Make an exact copy of every entry, leaving the pictures out.

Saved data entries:
┄┄┄┄┄┄

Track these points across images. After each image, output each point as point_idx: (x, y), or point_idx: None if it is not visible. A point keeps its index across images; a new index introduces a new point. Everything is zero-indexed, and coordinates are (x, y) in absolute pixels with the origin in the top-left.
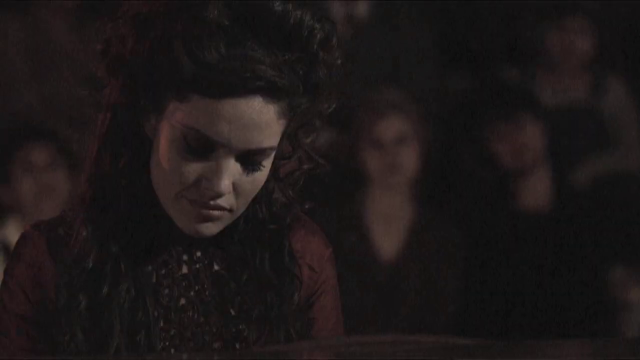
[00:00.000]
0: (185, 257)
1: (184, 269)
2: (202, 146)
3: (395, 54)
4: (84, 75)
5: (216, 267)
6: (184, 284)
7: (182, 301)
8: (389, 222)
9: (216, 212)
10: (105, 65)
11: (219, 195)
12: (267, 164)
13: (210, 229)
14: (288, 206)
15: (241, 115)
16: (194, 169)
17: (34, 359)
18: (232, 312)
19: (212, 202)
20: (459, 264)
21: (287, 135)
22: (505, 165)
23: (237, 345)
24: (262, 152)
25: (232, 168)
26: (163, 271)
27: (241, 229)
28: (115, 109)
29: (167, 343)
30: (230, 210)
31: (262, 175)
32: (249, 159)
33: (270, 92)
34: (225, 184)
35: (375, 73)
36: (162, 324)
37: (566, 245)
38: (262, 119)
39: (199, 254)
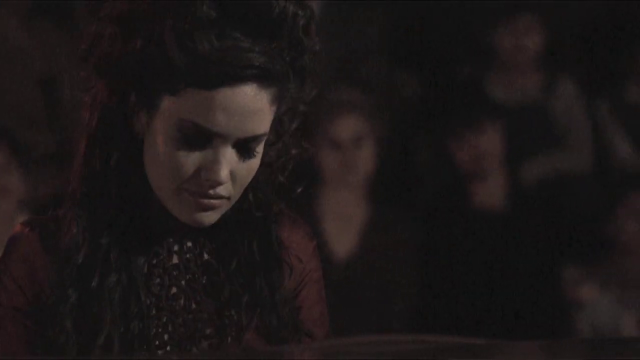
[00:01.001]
0: (176, 248)
1: (175, 259)
2: (199, 137)
3: (348, 53)
4: (37, 74)
5: (206, 257)
6: (174, 273)
7: (174, 290)
8: (344, 222)
9: (216, 201)
10: (92, 66)
11: (220, 184)
12: (260, 150)
13: (210, 217)
14: (274, 193)
15: (236, 103)
16: (192, 160)
17: (34, 359)
18: (223, 299)
19: (212, 192)
20: (414, 263)
21: (273, 121)
22: (460, 164)
23: (229, 331)
24: (256, 139)
25: (229, 156)
26: (154, 261)
27: (229, 218)
28: (103, 109)
29: (159, 329)
30: (229, 198)
31: (256, 161)
32: (245, 147)
33: (263, 79)
34: (225, 172)
35: (330, 73)
36: (154, 312)
37: (519, 245)
38: (256, 106)
39: (189, 244)
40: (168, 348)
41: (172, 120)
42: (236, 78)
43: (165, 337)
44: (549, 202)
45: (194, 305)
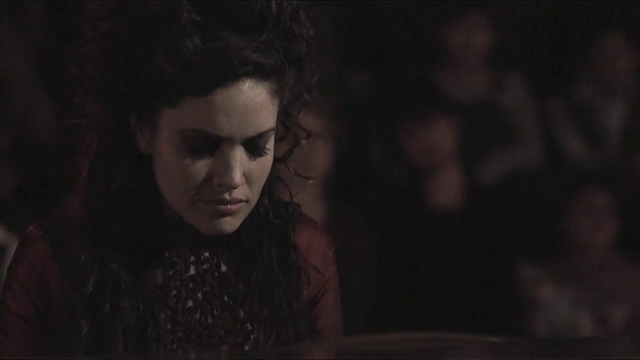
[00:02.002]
0: (192, 258)
1: (192, 270)
2: (205, 144)
3: None
4: None
5: (224, 268)
6: (191, 285)
7: (190, 303)
8: None
9: (234, 206)
10: (85, 91)
11: (234, 187)
12: (271, 146)
13: (231, 223)
14: (290, 194)
15: (235, 103)
16: (202, 169)
17: (36, 359)
18: (242, 314)
19: (228, 197)
20: (370, 261)
21: (279, 115)
22: (416, 162)
23: (246, 347)
24: (264, 136)
25: (240, 158)
26: (171, 272)
27: (247, 226)
28: (103, 132)
29: (174, 346)
30: (247, 201)
31: (268, 158)
32: (254, 145)
33: (257, 74)
34: (238, 175)
35: None
36: (169, 327)
37: (475, 243)
38: (256, 102)
39: (206, 254)
40: None
41: (175, 132)
42: (230, 78)
43: (180, 352)
44: (503, 199)
45: (210, 320)
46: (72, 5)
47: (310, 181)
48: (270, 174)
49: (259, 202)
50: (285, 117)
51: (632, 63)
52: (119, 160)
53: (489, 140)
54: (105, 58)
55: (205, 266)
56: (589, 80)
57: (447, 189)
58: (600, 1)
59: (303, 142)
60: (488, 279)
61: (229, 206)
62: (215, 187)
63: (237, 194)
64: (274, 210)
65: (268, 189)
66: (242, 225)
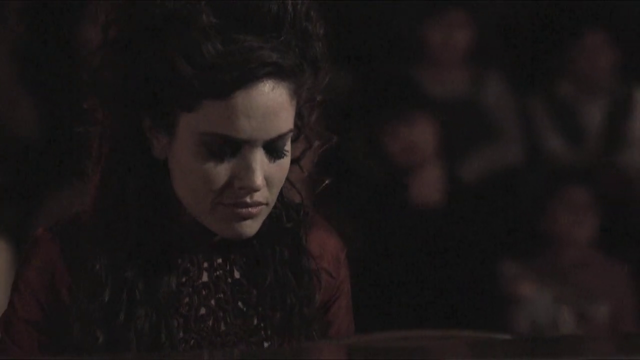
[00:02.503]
0: (205, 265)
1: (204, 277)
2: (226, 148)
3: None
4: None
5: (237, 275)
6: (204, 292)
7: (202, 310)
8: None
9: (255, 209)
10: (97, 98)
11: (256, 190)
12: (289, 148)
13: (252, 226)
14: (302, 196)
15: (256, 105)
16: (223, 172)
17: (41, 358)
18: (255, 322)
19: (249, 200)
20: (351, 258)
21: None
22: (398, 161)
23: None
24: (283, 137)
25: (260, 160)
26: (184, 279)
27: (260, 231)
28: (115, 138)
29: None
30: (267, 204)
31: (287, 161)
32: (274, 147)
33: (277, 75)
34: (260, 178)
35: None
36: (181, 334)
37: (457, 241)
38: (277, 103)
39: (219, 260)
40: None
41: (194, 137)
42: (250, 79)
43: (192, 352)
44: (484, 196)
45: (223, 328)
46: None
47: (326, 182)
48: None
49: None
50: (298, 118)
51: (612, 61)
52: (132, 166)
53: (470, 138)
54: (118, 63)
55: (218, 273)
56: (569, 78)
57: (428, 187)
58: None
59: (317, 143)
60: (470, 277)
61: (250, 209)
62: (237, 190)
63: (259, 196)
64: (286, 213)
65: (280, 191)
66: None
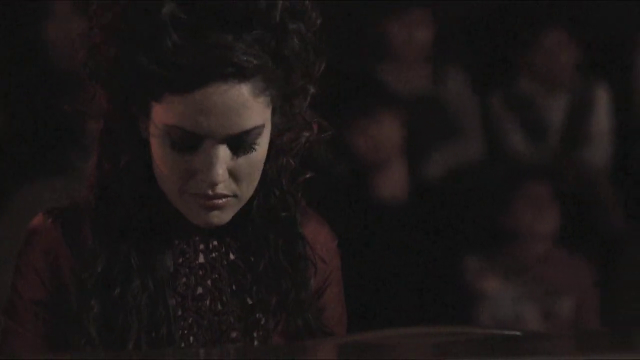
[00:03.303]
0: (202, 247)
1: (201, 258)
2: (187, 141)
3: None
4: None
5: (232, 257)
6: (200, 273)
7: (199, 290)
8: None
9: (220, 201)
10: (87, 74)
11: (215, 184)
12: (261, 142)
13: (220, 217)
14: (297, 187)
15: (214, 103)
16: (186, 164)
17: (47, 358)
18: (250, 302)
19: (211, 192)
20: None
21: (280, 109)
22: (363, 158)
23: (255, 334)
24: (248, 133)
25: (222, 155)
26: (180, 260)
27: (254, 218)
28: (107, 117)
29: (185, 331)
30: (235, 196)
31: (258, 155)
32: (238, 143)
33: (239, 74)
34: (219, 172)
35: None
36: (180, 312)
37: (421, 237)
38: (237, 102)
39: (215, 242)
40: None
41: (161, 126)
42: (209, 79)
43: (191, 339)
44: (447, 193)
45: (220, 307)
46: None
47: (307, 175)
48: (279, 165)
49: (268, 193)
50: (288, 108)
51: (572, 58)
52: (122, 144)
53: (433, 135)
54: (104, 46)
55: (214, 254)
56: (530, 75)
57: (393, 184)
58: None
59: (306, 134)
60: (434, 273)
61: (214, 201)
62: (199, 182)
63: (222, 189)
64: (282, 201)
65: (277, 179)
66: (249, 217)
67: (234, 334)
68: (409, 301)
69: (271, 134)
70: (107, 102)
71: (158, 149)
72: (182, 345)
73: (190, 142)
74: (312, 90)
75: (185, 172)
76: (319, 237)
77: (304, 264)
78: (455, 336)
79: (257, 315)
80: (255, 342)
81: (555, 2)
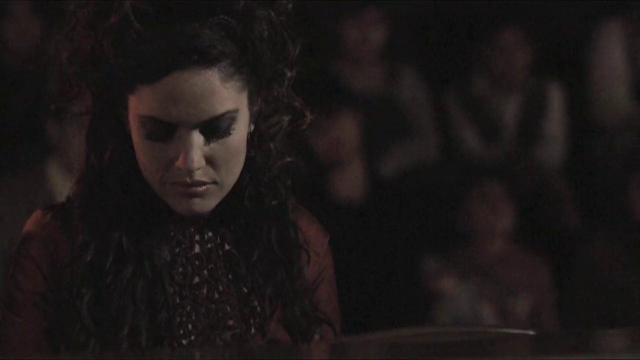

┄┄┄┄┄┄

*Expected answer:*
Track these points across images. After each image, output each point as point_idx: (x, y), or point_idx: None if it is not visible. A point keeps its index across images; a new index introduces a new point. Everything is zero-indexed, and coordinates are (x, y) in absolute pixels with the origin in the top-left.
[00:00.000]
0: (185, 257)
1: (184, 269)
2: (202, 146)
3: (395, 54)
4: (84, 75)
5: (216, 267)
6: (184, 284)
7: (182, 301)
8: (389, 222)
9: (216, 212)
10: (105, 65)
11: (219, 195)
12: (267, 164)
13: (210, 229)
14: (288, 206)
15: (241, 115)
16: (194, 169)
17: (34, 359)
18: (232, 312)
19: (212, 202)
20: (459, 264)
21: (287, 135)
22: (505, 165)
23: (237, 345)
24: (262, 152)
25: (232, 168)
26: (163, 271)
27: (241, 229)
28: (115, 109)
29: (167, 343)
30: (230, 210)
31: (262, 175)
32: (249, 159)
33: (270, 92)
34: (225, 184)
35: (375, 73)
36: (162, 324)
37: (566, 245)
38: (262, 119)
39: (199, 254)
[00:01.001]
0: (176, 248)
1: (175, 259)
2: (199, 137)
3: (348, 53)
4: (37, 74)
5: (206, 257)
6: (174, 273)
7: (174, 290)
8: (344, 222)
9: (216, 201)
10: (92, 66)
11: (220, 184)
12: (260, 150)
13: (210, 217)
14: (274, 193)
15: (236, 103)
16: (192, 160)
17: (34, 359)
18: (223, 299)
19: (212, 192)
20: (414, 263)
21: (273, 121)
22: (460, 164)
23: (229, 331)
24: (256, 139)
25: (229, 156)
26: (154, 261)
27: (229, 218)
28: (103, 109)
29: (159, 329)
30: (229, 198)
31: (256, 161)
32: (245, 147)
33: (263, 79)
34: (225, 172)
35: (330, 73)
36: (154, 312)
37: (519, 245)
38: (256, 106)
39: (189, 244)
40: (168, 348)
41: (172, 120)
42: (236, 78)
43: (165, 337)
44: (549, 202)
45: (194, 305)
[00:02.002]
0: (192, 258)
1: (192, 270)
2: (205, 144)
3: None
4: None
5: (224, 268)
6: (191, 285)
7: (190, 303)
8: None
9: (234, 206)
10: (85, 91)
11: (234, 187)
12: (271, 146)
13: (231, 223)
14: (290, 194)
15: (235, 103)
16: (202, 169)
17: (36, 359)
18: (242, 314)
19: (228, 197)
20: (370, 261)
21: (279, 115)
22: (416, 162)
23: (246, 347)
24: (264, 136)
25: (240, 158)
26: (171, 272)
27: (247, 226)
28: (103, 132)
29: (174, 346)
30: (247, 201)
31: (268, 158)
32: (254, 145)
33: (257, 74)
34: (238, 175)
35: None
36: (169, 327)
37: (475, 243)
38: (256, 102)
39: (206, 254)
40: None
41: (175, 132)
42: (230, 78)
43: (180, 352)
44: (503, 199)
45: (210, 320)
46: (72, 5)
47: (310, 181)
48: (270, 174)
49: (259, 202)
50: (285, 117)
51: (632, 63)
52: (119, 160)
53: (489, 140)
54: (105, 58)
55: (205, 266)
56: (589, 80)
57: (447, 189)
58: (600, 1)
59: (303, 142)
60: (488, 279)
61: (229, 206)
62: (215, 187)
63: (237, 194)
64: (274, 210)
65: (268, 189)
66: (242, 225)
[00:02.503]
0: (205, 265)
1: (204, 277)
2: (226, 148)
3: None
4: None
5: (237, 275)
6: (204, 292)
7: (202, 310)
8: None
9: (255, 209)
10: (97, 98)
11: (256, 190)
12: (289, 148)
13: (252, 226)
14: (302, 196)
15: (256, 105)
16: (223, 172)
17: (41, 358)
18: (255, 322)
19: (249, 200)
20: (351, 258)
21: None
22: (398, 161)
23: None
24: (283, 137)
25: (260, 160)
26: (184, 279)
27: (260, 231)
28: (115, 138)
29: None
30: (267, 204)
31: (287, 161)
32: (274, 147)
33: (277, 75)
34: (260, 178)
35: None
36: (181, 334)
37: (457, 241)
38: (277, 103)
39: (219, 260)
40: None
41: (194, 137)
42: (250, 79)
43: (192, 352)
44: (484, 196)
45: (223, 328)
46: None
47: (326, 182)
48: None
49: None
50: (298, 118)
51: (612, 61)
52: (132, 166)
53: (470, 138)
54: (118, 63)
55: (218, 273)
56: (569, 78)
57: (428, 187)
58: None
59: (317, 143)
60: (470, 277)
61: (250, 209)
62: (237, 190)
63: (259, 196)
64: (286, 213)
65: (280, 191)
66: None
[00:03.303]
0: (202, 247)
1: (201, 258)
2: (187, 141)
3: None
4: None
5: (232, 257)
6: (200, 273)
7: (199, 290)
8: None
9: (220, 201)
10: (87, 74)
11: (215, 184)
12: (261, 142)
13: (220, 217)
14: (297, 187)
15: (214, 103)
16: (186, 164)
17: (47, 358)
18: (250, 302)
19: (211, 192)
20: None
21: (280, 109)
22: (363, 158)
23: (255, 334)
24: (248, 133)
25: (222, 155)
26: (180, 260)
27: (254, 218)
28: (107, 117)
29: (185, 331)
30: (235, 196)
31: (258, 155)
32: (238, 143)
33: (239, 74)
34: (219, 172)
35: None
36: (180, 312)
37: (421, 237)
38: (237, 102)
39: (215, 242)
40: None
41: (161, 126)
42: (209, 79)
43: (191, 339)
44: (447, 193)
45: (220, 307)
46: None
47: (307, 175)
48: (279, 165)
49: (268, 193)
50: (288, 108)
51: (572, 58)
52: (122, 144)
53: (433, 135)
54: (104, 46)
55: (214, 254)
56: (530, 75)
57: (393, 184)
58: None
59: (306, 134)
60: (434, 273)
61: (214, 201)
62: (199, 182)
63: (222, 189)
64: (282, 201)
65: (277, 179)
66: (249, 217)
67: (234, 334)
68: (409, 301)
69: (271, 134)
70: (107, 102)
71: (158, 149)
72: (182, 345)
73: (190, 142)
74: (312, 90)
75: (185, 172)
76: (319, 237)
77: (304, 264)
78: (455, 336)
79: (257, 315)
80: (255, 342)
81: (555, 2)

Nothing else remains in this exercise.